Garcia seeks review of only the denial of his motion to reopen. As to the decision to not reopen sua sponte, we lack jurisdiction to review that purely discretionary decision. See Enriquez-Alvarado v. Ashcroft, 371 F.3d 246, 249-50 (5th Cir. 2004). --------
We review the denial of a motion to reopen under a "highly deferential abuse-of-discretion standard." Gomez-Palacios v. Holder, 560 F.3d 354, 358 (5th Cir. 2009). The agency decision will stand "so long as it is not capricious, racially invidious, utterly without foundation in the evidence, or otherwise so irrational that it is arbitrary rather than the result of any perceptible rational approach." Zhao v. Gonzales, 404 F.3d 295, 304 (5th Cir. 2005) (quoting Pritchett v. I.N.S., 993 F.2d 80, 83 (5th Cir. 1993)). Although the BIA did not expressly adopt the IJ's decision in this matter, it favorably cited the IJ's reasoning and added minimal additional reasoning; thus, we review both decisions. See Zhu v. Gonzales, 493 F.3d 588, 594 (5th Cir. 2007).
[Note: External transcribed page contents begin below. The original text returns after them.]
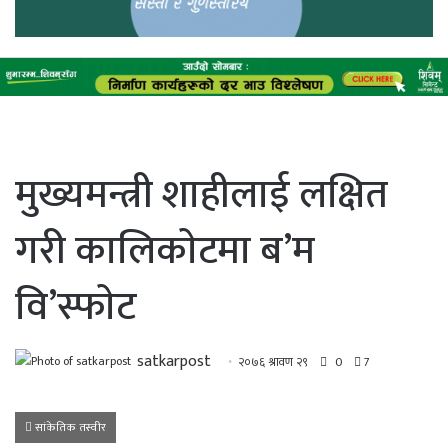
मुख्यमन्त्री शाहीलाई लक्षित
गरी कालिकाेटमा ब’म
वि’स्फाेट
satkarpost
२०७६ श्रावण २९
0
7
सांकेतिक तस्वीर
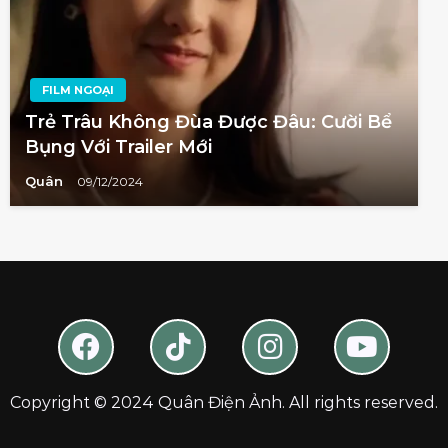
FILM NGOẠI
Trẻ Trâu Không Đùa Được Đâu: Cười Bể
Bụng Với Trailer Mới
Quân
09/12/2024
Copyright © 2024 Quân Điện Ảnh. All rights reserved.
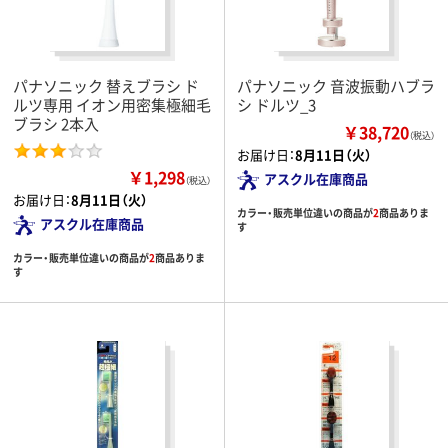
パナソニック 替えブラシ ド
パナソニック 音波振動ハブラ
ルツ専用 イオン用密集極細毛
シ ドルツ_3
ブラシ 2本入
￥38,720
（税込）
お届け日：
8月11日（火）
￥1,298
アスクル在庫商品
（税込）
お届け日：
8月11日（火）
カラー・販売単位違いの商品が
2
商品ありま
アスクル在庫商品
す
カラー・販売単位違いの商品が
2
商品ありま
す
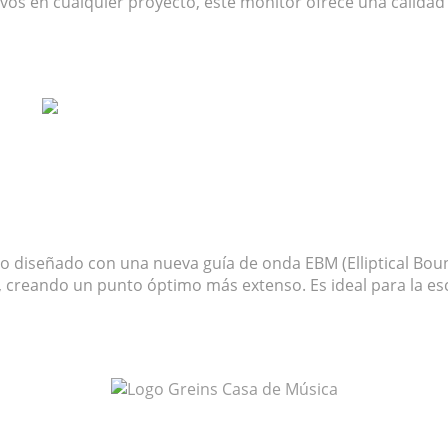
vos en cualquier proyecto, este monitor ofrece una calidad i
ivo diseñado con una nueva guía de onda EBM (Elliptical Bo
0°, creando un punto óptimo más extenso. Es ideal para la e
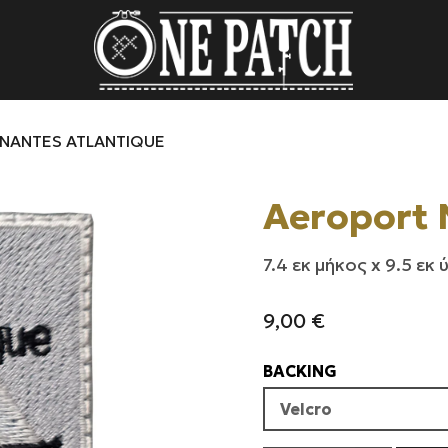
NANTES ATLANTIQUE
Aeroport 
7.4 εκ μήκος x 9.5 εκ
9,00
€
BACKING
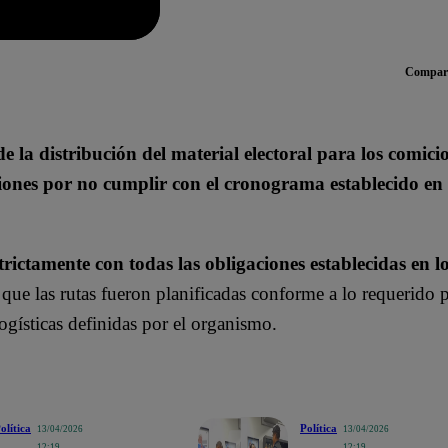
Compart
la distribución del material electoral para los comicio
iones por no cumplir con el cronograma establecido en 
trictamente con todas las obligaciones establecidas en 
que las rutas fueron planificadas conforme a lo requerido
gísticas definidas por el organismo.
olítica
Política
13/04/2026
13/04/2026
12:19
12:19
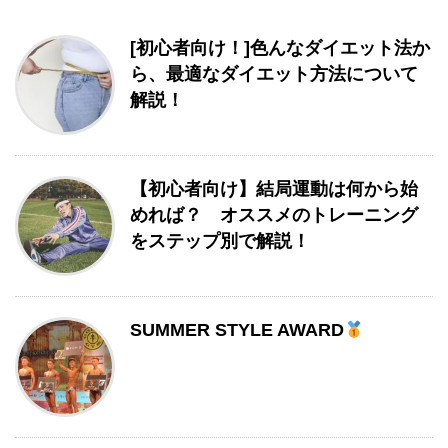
[初心者向け！]色んなダイエット法か
ら、最適なダイエット方法について
解説！
【初心者向け】結局運動は何から始
めれば？ オススメのトレーニング
をステップ別で解説！
SUMMER STYLE AWARD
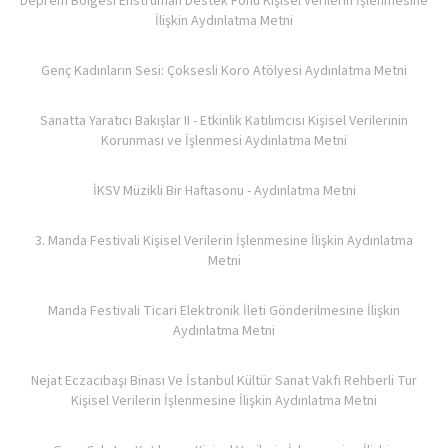
Deprem Bölgesi Enstrüman Destek Fonu Kişisel Verilerin İşlenmesine
İlişkin Aydınlatma Metni
Genç Kadınların Sesi: Çoksesli Koro Atölyesi Aydınlatma Metni
Sanatta Yaratıcı Bakışlar II - Etkinlik Katılımcısı Kişisel Verilerinin
Korunması ve İşlenmesi Aydınlatma Metni
İKSV Müzikli Bir Haftasonu - Aydınlatma Metni
3. Manda Festivali Kişisel Verilerin İşlenmesine İlişkin Aydınlatma
Metni
Manda Festivali Ticari Elektronik İleti Gönderilmesine İlişkin
Aydınlatma Metni
Nejat Eczacıbaşı Binası Ve İstanbul Kültür Sanat Vakfı Rehberli Tur
Kişisel Verilerin İşlenmesine İlişkin Aydınlatma Metni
"A motion to reopen is a form of procedural relief that 'asks the Board to change its decision in light of newly discovered evidence or a change in circumstances since the hearing.'" Lugo-Resendez v. Lynch, 831 F.3d 337, 339 (5th Cir. 2016) (alteration and quotation marks omitted) (quoting Dada v. Mukasey, 554 U.S. 1, 12 (2008)). Here, Garcia failed to show that our decision in Holguin-Mendoza has any impact on the agency's decision regarding his removal. In Holguin-Mendoza, we held that "a BIA decision which resolves the merits of an appeal but remands for further proceedings as to voluntary departure is a final order of removal for purposes of judicial review." 835 F.3d at 509. Holguin-Mendoza is relevant to our jurisdiction over petitions for review, not to the Board's decision regarding removability. Accordingly, the BIA did not abuse its discretion in concluding that Holguin-Mendoza "is not new evidence relating to [Garcia's] removal proceedings, as is required for a motion to reopen under 8 C.F.R. § 1003.23(b)(3)." Furthermore, contrary to Garcia's argument, the BIA's decision does not deprive him of procedural due process by precluding any opportunity for review of his order of removal. He could have petitioned for review after he withdrew his request for voluntary departure and the IJ entered a final order of removal. See Ponce-Osorio v. Johnson, 824 F.3d 502, 507 (5th Cir. 2016) ("[A] petitioner will be able to appeal a non-remanded issue once the IJ on remand has entered a final order of removal.").
To the extent Garcia contends that the IJ's recitation of the procedural history of this matter reflects an improper focus, he himself offered the procedural posture of his case as relevant to why his motion to reopen should succeed. He explicitly sought to reopen so that he could again petition for review following our dismissal of his earlier, premature petition. The IJ did not attach weight to an improper consideration.
The record supports the BIA's and the IJ's determination that Garcia-Diaz did not present new, material evidence or circumstances, and thus, the agency acted within its discretion in denying reopening. See Zhao, 404 F.3d at 304. The petition for review is DENIED.